# This forum has helped me so much...



## beenbetrayed (Oct 11, 2011)

But now its beginning to just get depressing at how many people there are out there that are able to screw up their lives and relationships by cheating. This is one of the most popular forums I've ever been on lol. Isn't that sad???


----------



## Homemaker_Numero_Uno (Jan 18, 2011)

I think my life has been improved and my mental stability even more shored up by having been proofed and tempered by being on the receiving end of an abusive marriage and having had to deal with rescusing myself. 

I see now that other people seem to be drawn to me a bit more, it's easier to make friends. I don't think all of that is the absence of the presence of my sidekick. So, I think there is an upside to going through it, not to be Pollyannish about it though. It's a fact that it's a horrible life event. I am really happy to know there are some out there that don't experience it. 

It's also given me greater admiration for my relationship with myself and with my children. I always thought that teaching morals and interpersonal respect and all that stuff (!) was important but now I see that it can be lifesaving. Especially when you include oneself in the respectfulness.

Yes, it's depressing, and once you've been through it, you notice it more, and more... and I think too people will approach you more about it and confess their troubles, because they know you will understand. Before, there was this thing called ignorant bliss. Someone like that is not a suitable sounding board for another's problems. 

Chin up! (You can do some cloud watching that way.)


----------



## F-102 (Sep 15, 2010)

What's been going on with your situation, bb?


----------



## beenbetrayed (Oct 11, 2011)

F-102 said:


> What's been going on with your situation, bb?


Nothing really new. She's called me a couple times begging me to come back. I told her that's impossible. It's been hard on and off but slowly getting better I guess. I was in a slump for a few days this week though. I just feel such a void. Missing the good times I guess.

But other than that im just waiting for my court date to be set so I can get the annulment over with. 

Thanks for asking.
_Posted via Mobile Device_


----------

- TO-DO ITEM A
In the forum thread, what is beenbetrayed waiting to have set before the annulment can go ahead?

- EXTRACTED MATERIAL
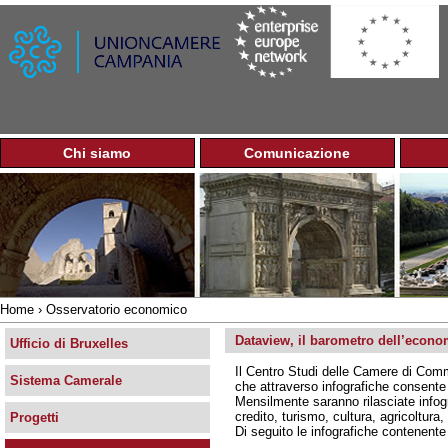
Jump to navigation
Chi siamo
Comunicazione
M
e
n
u
p
r
i
n
Home
›
Osservatorio economico
c
Tu
i
Dataview, il barometro dell’econom
sei
Ufficio di Bruxelles
p
qui
Il Centro Studi delle Camere di Com
a
Sistema Camerale
che attraverso infografiche consente un
l
Mensilmente saranno rilasciate infog
e
credito, turismo, cultura, agricoltur
Progetti
Di seguito le infografiche contenente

- TO-DO ITEM B
Extract every line of text in the listing above without any changes, and leave out the pictures.

- YOUR SOLUTION A
A court date.

- YOUR SOLUTION B
Jump to navigation
Chi siamo
Comunicazione
M
e
n
u
p
r
i
n
Home
›
Osservatorio economico
c
Tu
i
Dataview, il barometro dell’econom
sei
Ufficio di Bruxelles
p
qui
Il Centro Studi delle Camere di Com
a
Sistema Camerale
che attraverso infografiche consente un
l
Mensilmente saranno rilasciate infog
e
credito, turismo, cultura, agricoltur
Progetti
Di seguito le infografiche contenente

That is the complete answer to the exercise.